They stopped and looked around. Even at this nearer view of it the blind gorge appeared to be nothing but a blind.

“What do you say now,” Dick laughed. “Are you satisfied?”

“Not yet,” said Larry. “Take a little time off, if you like, and rest your face and hands while I walk up to the head of this thing.”

“Oh, no; I’m still with you,” was the joshing retort; and together they began an exploration of the pocket.

Even after they had found the astounding outcome the illusion as seen from the opposite side of the river was perfect. A hundred yards from its apparent end they still would have declared that the gulch stopped abruptly against a solid cliff. But upon taking a few steps to the left they found that what seemed to be the end of the pocket was merely a jutting spur of the mountain completely concealing an extension of the gorge which went winding its way beyond, deep into the heart of things. And at the turn into this extension they found another of the new, blue-chalk-marked location stakes; in plain sight, this one, with no attempt having been made to conceal it like those on the other bank of the river.
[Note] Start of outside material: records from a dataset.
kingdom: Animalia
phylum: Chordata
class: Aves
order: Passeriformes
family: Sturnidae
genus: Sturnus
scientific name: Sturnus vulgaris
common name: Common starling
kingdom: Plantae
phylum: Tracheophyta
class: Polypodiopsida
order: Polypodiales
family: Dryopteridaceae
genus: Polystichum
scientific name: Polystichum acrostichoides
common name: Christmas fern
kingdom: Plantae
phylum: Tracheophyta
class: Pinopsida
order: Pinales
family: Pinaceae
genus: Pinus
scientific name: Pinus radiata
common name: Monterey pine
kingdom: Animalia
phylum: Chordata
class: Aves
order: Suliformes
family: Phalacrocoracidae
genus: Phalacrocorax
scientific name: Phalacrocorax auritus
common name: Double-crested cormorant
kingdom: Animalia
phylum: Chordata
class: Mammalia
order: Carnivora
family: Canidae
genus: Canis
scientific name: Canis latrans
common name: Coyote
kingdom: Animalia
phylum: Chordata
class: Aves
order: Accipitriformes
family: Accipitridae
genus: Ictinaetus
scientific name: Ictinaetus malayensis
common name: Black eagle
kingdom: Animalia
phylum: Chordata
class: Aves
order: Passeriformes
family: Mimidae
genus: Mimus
“I’m It,” Dick acknowledged, laughing again, but at himself this time. “You can put it all over me when it comes down to sheer, unreasonable thoroughness, old scout, I give you right. But how about it now? Do we chase back with the news?”

“Still and again, not yet,” Larry demurred. “That report we’re going to make to Mr. Ackerman oughtn’t to stop short off in the middle of things. Maybe these stakes don’t mean anything but a preliminary survey; the O. C. just sort of feeling the ground over to see what they could do if they wanted to. But taking it the other way round, maybe it’s the real thing—the working lay-out. What if they’ve already been building down sneak-fashion from Burnt Canyon? What if they should happen to be right around the next twist in this crooked gully, ready to make a swift grab for the river crossing and our right-of-way in the canyon?”

Dick groaned in mock despair.

“I see,” he lamented. “You won’t be satisfied until you’ve walked me ten or thirteen miles on the way to Burnt Canyon. All right; let’s go. I’m the goat.”